Following the previous definitions for \(H\), \(A\) and \(T\), one specific case that's considered widely is

\[ \begin{cases} &H = \boxed{\alpha H_0} + H_1 = \boxed{\frac{\omega_0}{2}\sigma_z} + \Omega\cos(\omega t + \phi)\sigma_x \\ &A = \boxed{\beta H_0} = \boxed{\frac{\omega}{2}\sigma_z} \end{cases} \]

often we consider the case where \(\omega\gg\Omega\) and \(\omega\gg|\omega-\omega_0|\).

Then, according to the changing rule for \(H(t) \mapsto H_I(t)\) just derived above,

\[ \begin{align*} H_I(t) &= (THT^\dagger) - iT\frac{∂T^\dagger}{∂t} \\ &= e^{iAt} (\alpha H_0 + H_1) e^{-iAt} - ie^{iAt}\frac{∂e^{-iAt}}{∂t} \\ &= \boxed{e^{iAt} (\alpha H_0) e^{-iAt}} + e^{iAt} (H_1) e^{-iAt} - A \\ &= \boxed{(\alpha H_0)} + e^{iAt} (\Omega\cos(\omega t + \phi)\sigma_x) e^{-iAt} - A \\ &= \frac{\omega_0}{2}\sigma_z + \Omega\cos(\omega t + \phi) e^{i\omega\sigma_zt/2} \sigma_x e^{-i\omega\sigma_zt/2} - \frac{\omega}{2}\sigma_z \\ &= \frac{\omega_0-\omega}{2}\sigma_z + \Omega\cos(\omega t + \phi) \begin{bmatrix} e^{i\omega t/2} & 0 \\ 0 & e^{-i\omega t/2} \end{bmatrix} \begin{bmatrix} 0 & 1 \\ 1 & 0 \end{bmatrix} \begin{bmatrix} e^{-i\omega t/2} & 0 \\ 0 & e^{i\omega t/2} \end{bmatrix} \\ &= \frac{\omega_0-\omega}{2}\sigma_z + \Omega\cos(\omega t + \phi) \begin{bmatrix} 0 & e^{i\omega t} \\ e^{-i\omega t} & 0 \end{bmatrix} \\ &= \frac{\omega_0-\omega}{2}\sigma_z + \frac\Omega 2 \begin{bmatrix} 0 & \textcolor{red}{e^{2i\omega t+i\phi}} + e^{-i\phi} \\ e^{i\phi} + \textcolor{red}{e^{-2i\omega t-i\phi}} & 0 \end{bmatrix} \end{align*} \]

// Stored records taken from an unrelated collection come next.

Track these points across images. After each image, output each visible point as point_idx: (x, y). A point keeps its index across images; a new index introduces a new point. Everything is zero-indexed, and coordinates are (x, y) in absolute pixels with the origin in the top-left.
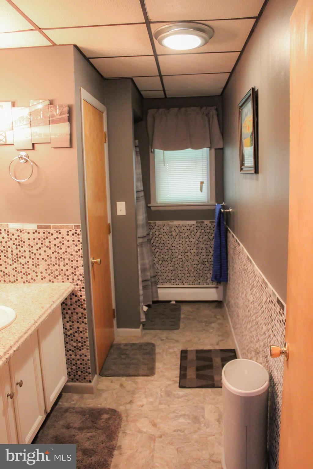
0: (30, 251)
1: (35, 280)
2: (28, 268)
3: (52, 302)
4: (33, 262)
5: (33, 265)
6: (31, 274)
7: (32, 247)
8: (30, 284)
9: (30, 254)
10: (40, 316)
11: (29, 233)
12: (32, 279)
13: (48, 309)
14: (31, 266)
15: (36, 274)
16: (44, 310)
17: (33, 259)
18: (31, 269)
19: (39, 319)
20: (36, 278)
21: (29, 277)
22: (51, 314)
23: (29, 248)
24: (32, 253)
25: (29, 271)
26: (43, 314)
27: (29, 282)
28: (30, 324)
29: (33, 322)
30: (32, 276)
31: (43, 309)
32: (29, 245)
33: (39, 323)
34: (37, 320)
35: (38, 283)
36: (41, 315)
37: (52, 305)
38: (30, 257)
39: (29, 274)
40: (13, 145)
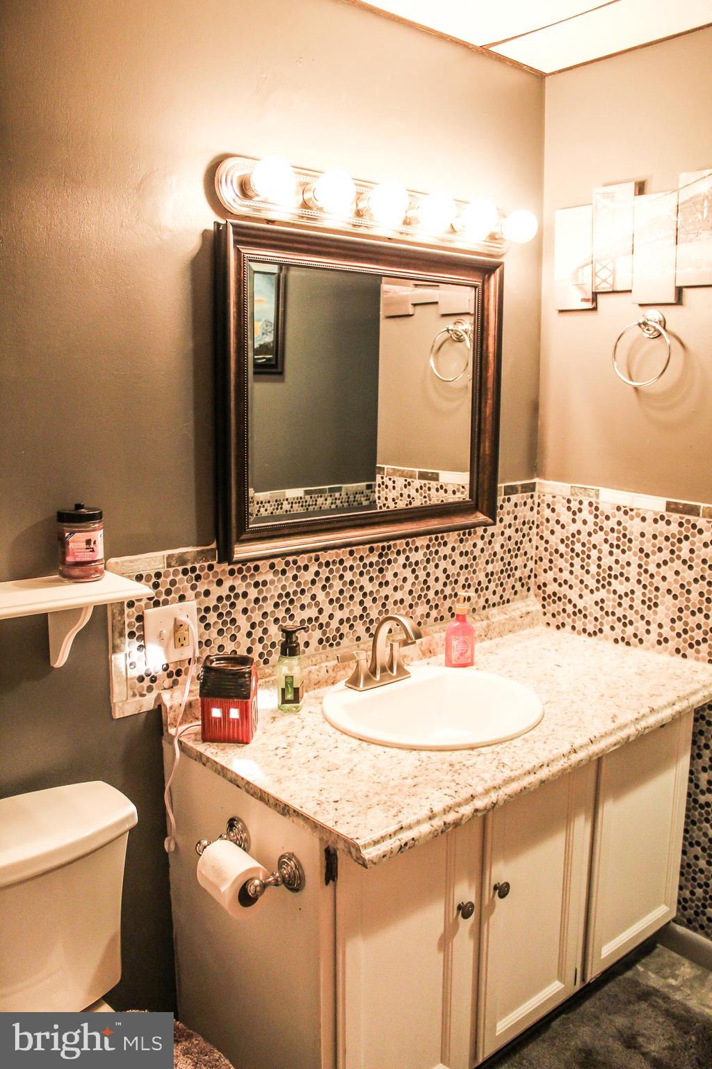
0: (640, 566)
1: (641, 641)
2: (631, 607)
3: (648, 710)
4: (644, 594)
5: (643, 602)
6: (635, 624)
7: (647, 556)
8: (628, 647)
9: (639, 574)
10: (593, 739)
11: (644, 519)
12: (635, 635)
13: (625, 726)
14: (637, 604)
15: (647, 627)
16: (612, 726)
17: (645, 587)
18: (637, 612)
19: (587, 745)
20: (645, 637)
21: (630, 630)
22: (630, 740)
23: (640, 558)
24: (646, 571)
25: (631, 615)
26: (606, 734)
27: (628, 644)
28: (555, 752)
29: (566, 748)
30: (637, 628)
31: (614, 721)
32: (641, 550)
33: (582, 755)
34: (581, 747)
35: (648, 649)
36: (598, 735)
37: (644, 716)
38: (639, 582)
39: (631, 623)
40: (630, 291)
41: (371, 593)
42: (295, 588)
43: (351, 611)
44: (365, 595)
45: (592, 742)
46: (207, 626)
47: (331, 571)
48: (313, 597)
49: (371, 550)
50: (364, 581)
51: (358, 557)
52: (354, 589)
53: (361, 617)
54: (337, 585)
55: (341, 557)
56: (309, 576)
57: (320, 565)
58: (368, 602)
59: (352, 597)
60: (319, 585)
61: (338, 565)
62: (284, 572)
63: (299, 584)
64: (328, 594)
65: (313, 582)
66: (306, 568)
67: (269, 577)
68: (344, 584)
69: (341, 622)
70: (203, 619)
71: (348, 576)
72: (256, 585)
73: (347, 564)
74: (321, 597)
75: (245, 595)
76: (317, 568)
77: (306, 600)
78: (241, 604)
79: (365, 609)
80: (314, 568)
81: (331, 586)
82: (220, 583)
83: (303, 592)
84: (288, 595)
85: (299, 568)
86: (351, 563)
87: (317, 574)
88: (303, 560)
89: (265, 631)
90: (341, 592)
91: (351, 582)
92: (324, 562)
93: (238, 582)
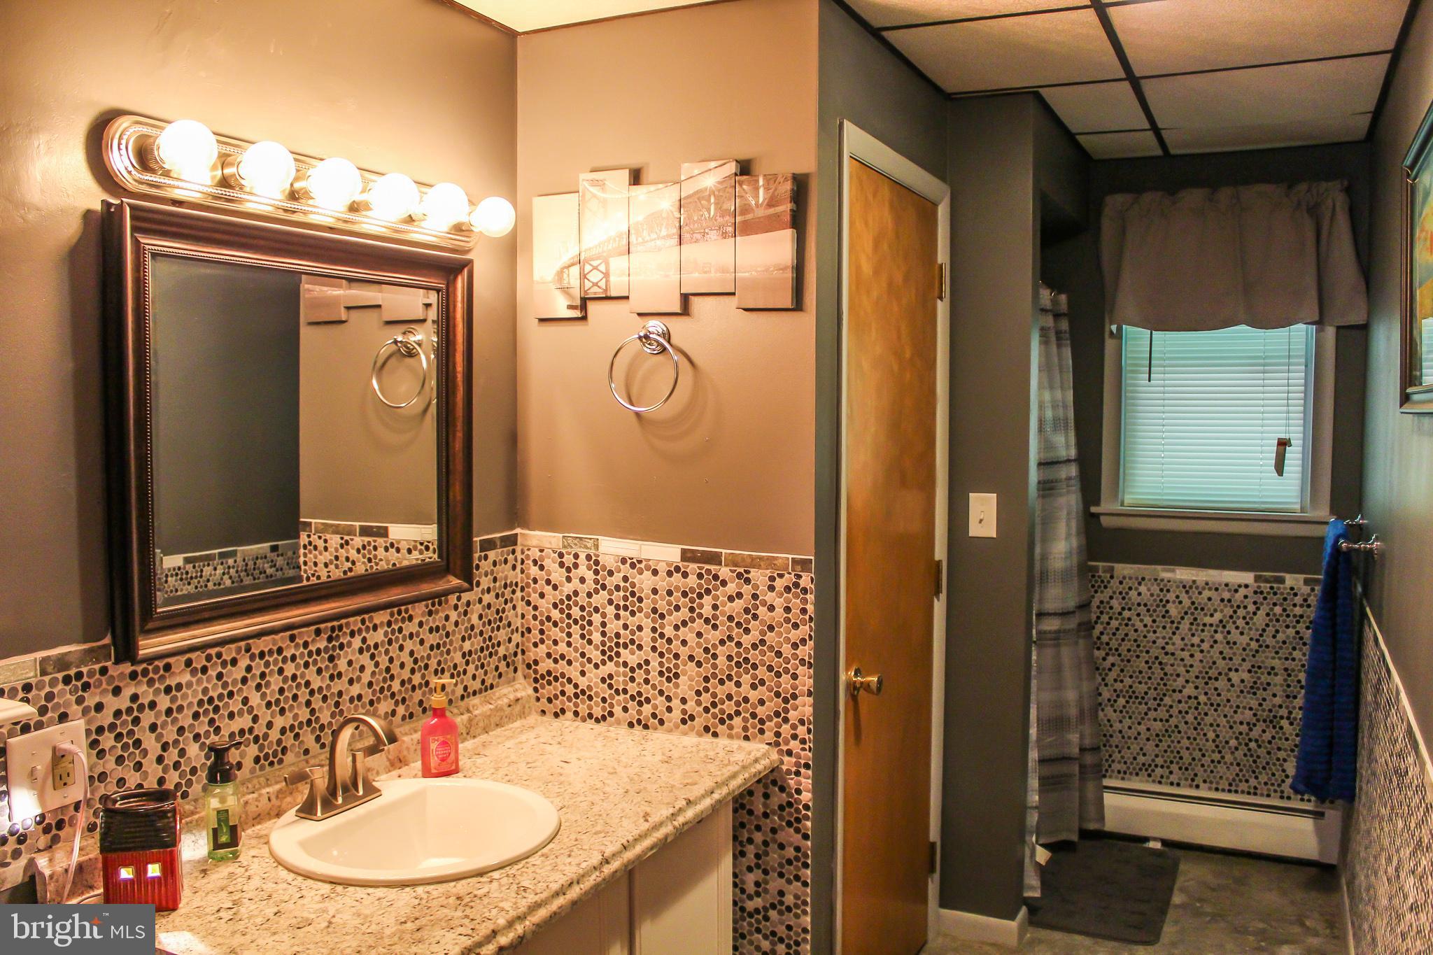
0: (654, 630)
1: (662, 722)
2: (647, 681)
3: (684, 803)
4: (661, 664)
5: (661, 674)
6: (652, 702)
7: (662, 616)
8: (645, 732)
9: (654, 640)
10: (625, 843)
11: (655, 572)
12: (654, 716)
13: (661, 824)
14: (654, 676)
15: (668, 704)
16: (646, 826)
17: (661, 655)
18: (654, 687)
19: (621, 852)
20: (666, 716)
21: (647, 709)
22: (669, 840)
23: (654, 621)
24: (662, 635)
25: (647, 691)
26: (640, 836)
27: (646, 727)
28: (584, 865)
29: (596, 859)
30: (655, 707)
31: (647, 821)
32: (655, 611)
33: (615, 865)
34: (614, 855)
35: (670, 731)
36: (631, 838)
37: (680, 809)
38: (654, 649)
39: (648, 700)
40: (627, 298)
41: (320, 689)
42: (220, 690)
43: (296, 717)
44: (312, 693)
45: (625, 848)
46: (101, 754)
47: (267, 664)
48: (245, 701)
49: (318, 632)
50: (311, 674)
51: (301, 642)
52: (298, 686)
53: (309, 722)
54: (275, 682)
55: (280, 644)
56: (238, 673)
57: (252, 658)
58: (317, 702)
59: (295, 697)
60: (252, 684)
61: (275, 655)
62: (204, 670)
63: (225, 685)
64: (264, 696)
65: (244, 681)
66: (234, 662)
67: (186, 678)
68: (285, 680)
69: (283, 731)
70: (94, 744)
71: (290, 669)
72: (168, 690)
73: (287, 653)
74: (255, 699)
75: (153, 705)
76: (248, 662)
77: (236, 704)
78: (148, 718)
79: (313, 712)
80: (244, 662)
81: (268, 685)
82: (117, 691)
83: (231, 695)
84: (211, 700)
85: (224, 664)
86: (293, 651)
87: (249, 669)
88: (228, 652)
89: (182, 753)
90: (281, 691)
91: (294, 677)
92: (257, 652)
93: (142, 689)
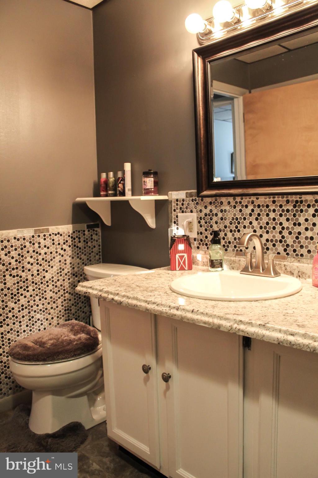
41: (288, 228)
42: (240, 216)
43: (274, 236)
44: (283, 228)
46: (201, 226)
47: (261, 211)
48: (251, 223)
49: (288, 202)
50: (283, 219)
51: (279, 205)
52: (276, 224)
53: (281, 241)
54: (265, 219)
55: (267, 203)
56: (248, 211)
57: (255, 206)
58: (285, 233)
59: (274, 228)
60: (254, 217)
61: (265, 208)
62: (235, 207)
63: (243, 215)
64: (259, 223)
65: (251, 215)
66: (247, 206)
67: (227, 208)
68: (270, 219)
69: (267, 240)
70: (199, 222)
71: (272, 215)
72: (222, 211)
73: (272, 208)
74: (255, 223)
75: (216, 215)
76: (252, 208)
77: (246, 223)
78: (215, 219)
79: (283, 237)
80: (250, 207)
81: (261, 219)
82: (206, 207)
83: (245, 219)
84: (237, 219)
85: (242, 206)
86: (274, 208)
87: (253, 210)
88: (245, 201)
89: (226, 235)
90: (267, 223)
91: (274, 219)
92: (257, 205)
93: (212, 207)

(note that the boxed \(\boxed{e^{iAt} (\alpha H_0) e^{-iAt}}\) term can be reduced to \(\boxed{(\alpha H_0)}\) because all terms only involve \(\sigma_z\), hence commute with each other.)

We can ignore the term \(\textcolor{red}{\cancel{e^{2i\omega t+i\phi}}}\) and \(\textcolor{red}{\cancel{e^{-2i\omega t-i\phi}}}\) if we are only interested in the system's long-time behavior, and this leads to:

\[ H_I(t) \approx \frac{\omega_0-\omega}{2}\sigma_z + \frac\Omega 2 (\sigma_x\cos\phi + \sigma_y\sin\phi), \]

which is the effective Hamiltonian in the rotating frame \((\omega)\).